Directions. Every entry is to be copied exactly as written, and the pictures are to be skipped.
*** Begin section ***
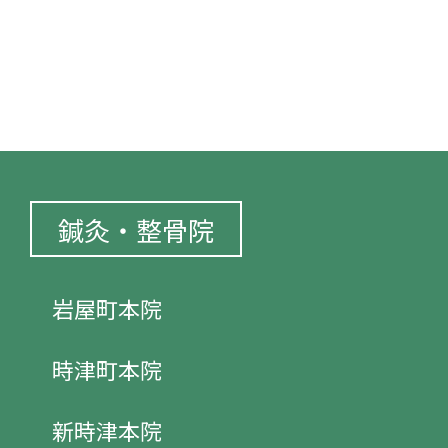
鍼灸・整骨院
岩屋町本院
時津町本院
新時津本院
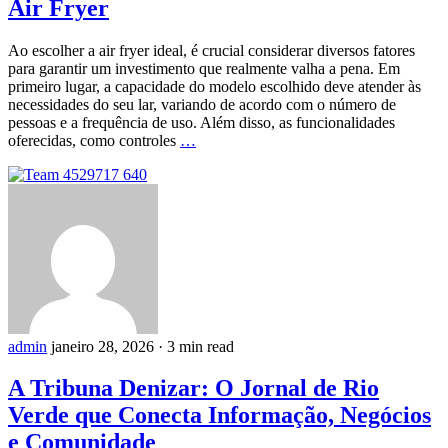
Air Fryer
Ao escolher a air fryer ideal, é crucial considerar diversos fatores
para garantir um investimento que realmente valha a pena. Em
primeiro lugar, a capacidade do modelo escolhido deve atender às
necessidades do seu lar, variando de acordo com o número de
pessoas e a frequência de uso. Além disso, as funcionalidades
oferecidas, como controles
…
admin
janeiro 28, 2026
·
3 min read
A Tribuna Denizar: O Jornal de Rio
Verde que Conecta Informação, Negócios
e Comunidade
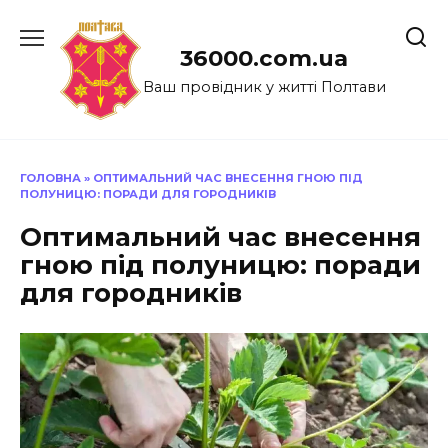
Перейти
до
36000.com.ua
вмісту
Ваш провідник у житті Полтави
ГОЛОВНА
»
ОПТИМАЛЬНИЙ ЧАС ВНЕСЕННЯ ГНОЮ ПІД
ПОЛУНИЦЮ: ПОРАДИ ДЛЯ ГОРОДНИКІВ
Оптимальний час внесення
гною під полуницю: поради
для городників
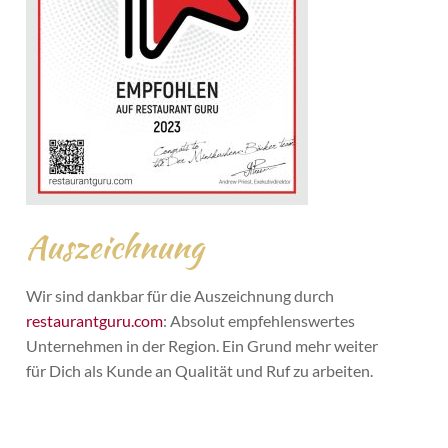
Auszeichnung
Wir sind dankbar für die Auszeichnung durch
restaurantguru.com
: Absolut empfehlenswertes
Unternehmen in der Region. Ein Grund mehr weiter
für Dich als Kunde an Qualität und Ruf zu arbeiten.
*** End section ***
Reply.
鍼灸・整骨院
岩屋町本院
時津町本院
新時津本院
Air Fryer
Ao escolher a air fryer ideal, é crucial considerar diversos fatores
para garantir um investimento que realmente valha a pena. Em
primeiro lugar, a capacidade do modelo escolhido deve atender às
necessidades do seu lar, variando de acordo com o número de
pessoas e a frequência de uso. Além disso, as funcionalidades
oferecidas, como controles
…
admin
janeiro 28, 2026
·
3 min read
A Tribuna Denizar: O Jornal de Rio
Verde que Conecta Informação, Negócios
e Comunidade
Перейти
до
36000.com.ua
вмісту
Ваш провідник у житті Полтави
ГОЛОВНА
»
ОПТИМАЛЬНИЙ ЧАС ВНЕСЕННЯ ГНОЮ ПІД
ПОЛУНИЦЮ: ПОРАДИ ДЛЯ ГОРОДНИКІВ
Оптимальний час внесення
гною під полуницю: поради
для городників
Auszeichnung
Wir sind dankbar für die Auszeichnung durch
restaurantguru.com
: Absolut empfehlenswertes
Unternehmen in der Region. Ein Grund mehr weiter
für Dich als Kunde an Qualität und Ruf zu arbeiten.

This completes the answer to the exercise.